I attend a hospital based weight management group on Wednesday nights. I have not done very well on the scale. I'm mainly dancing up and down in the same ten pound range, and my sole goal right now is to get into and stay in the ten pound range below the one I am in. But being in the group is good, in that I haven't regained the fifty pounds I lost the first time around. Better still, I get to spend a couple of hours each week with a very bright and thoughtful roomful of people who are intimately acquainted with the shame of walking through the world as a fat person. My experience has always been that if you get a group of fat people together, you will have some of the kindest and most perceptive humans on earth. Walking through a fat shaming world in a heavy body makes one hyper attuned to the shifting air in a room. It's the imperative of self-protection, to notice how people are responding to you. But it's a prison, too. You're comfortable no where in public, except perhaps in that room full of fat people, who allow you the space to just be, because they know what it feels like to be judged ignorant, slovenly, and a moral failure simply because you came into the world with a particular genetic map. They would never inflict that judgment on anyone else, because they know how it hurts, they know the harsh self-talk it fosters, and they want no part of that.
From Ryan Holiday in The Daily Stoic:
There’s no question that much of what we talk about in this philosophy is hard. Specifically, it’s hard on the person practicing it. Stoicism asks you to challenge yourself. It doesn’t tolerate sloppy thinking or half measures. It wants you to undergo deprivation, it asks you to look in the mirror and examine your flaws.
But it’s important that we don’t mistake all this with self-flagellation and a lack of self-esteem. The early Stoic Cleanthes once overheard a philosopher speaking unkindly to himself when he thought no one was listening. Cleanthes stopped him and reminded him: “You aren’t talking to a bad man.” One of the most beautiful passages in Seneca’s letters is the one where he talks to Lucilius about how he was learning to be his own friend. He wrote that as a very old man. He was still working, even then, on being kinder to himself.
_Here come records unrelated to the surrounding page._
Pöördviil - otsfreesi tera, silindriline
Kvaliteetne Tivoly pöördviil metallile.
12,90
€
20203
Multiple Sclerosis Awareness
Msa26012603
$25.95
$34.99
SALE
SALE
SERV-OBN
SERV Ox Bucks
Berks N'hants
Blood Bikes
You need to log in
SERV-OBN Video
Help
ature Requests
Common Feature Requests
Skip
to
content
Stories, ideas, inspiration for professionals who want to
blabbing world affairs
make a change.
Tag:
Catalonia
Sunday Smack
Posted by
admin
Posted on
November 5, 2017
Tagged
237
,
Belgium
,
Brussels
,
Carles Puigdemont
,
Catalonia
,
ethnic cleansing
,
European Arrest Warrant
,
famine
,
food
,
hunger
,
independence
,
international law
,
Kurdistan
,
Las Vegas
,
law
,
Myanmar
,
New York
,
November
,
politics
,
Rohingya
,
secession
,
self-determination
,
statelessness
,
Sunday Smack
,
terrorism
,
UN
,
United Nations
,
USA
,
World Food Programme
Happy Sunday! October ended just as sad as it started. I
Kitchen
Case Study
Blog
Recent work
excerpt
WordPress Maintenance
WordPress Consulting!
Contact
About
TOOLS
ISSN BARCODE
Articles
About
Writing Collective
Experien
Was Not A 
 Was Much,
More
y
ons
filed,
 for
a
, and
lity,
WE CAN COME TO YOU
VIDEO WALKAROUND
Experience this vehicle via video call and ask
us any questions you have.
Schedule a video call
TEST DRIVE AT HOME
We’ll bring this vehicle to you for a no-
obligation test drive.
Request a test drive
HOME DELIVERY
The same man who was so hard on himself—practicing poverty and diving into freezing rivers—wanted to make sure that he was also loving himself like a good friend.
The point of this philosophy we are writing and talking about is not self-punishment, it’s self-improvement. Nobody improves for a teacher that loathes them. No one trusts someone that is out to hurt them.
Forget cutting yourself a break today. Instead, just be kind. Be your own friend. Catalog some of your strengths. Smile at all the progress you’ve made. Tell yourself, “good job.” And then promise that you’re going to keep going and keep working because you know you’re worth it.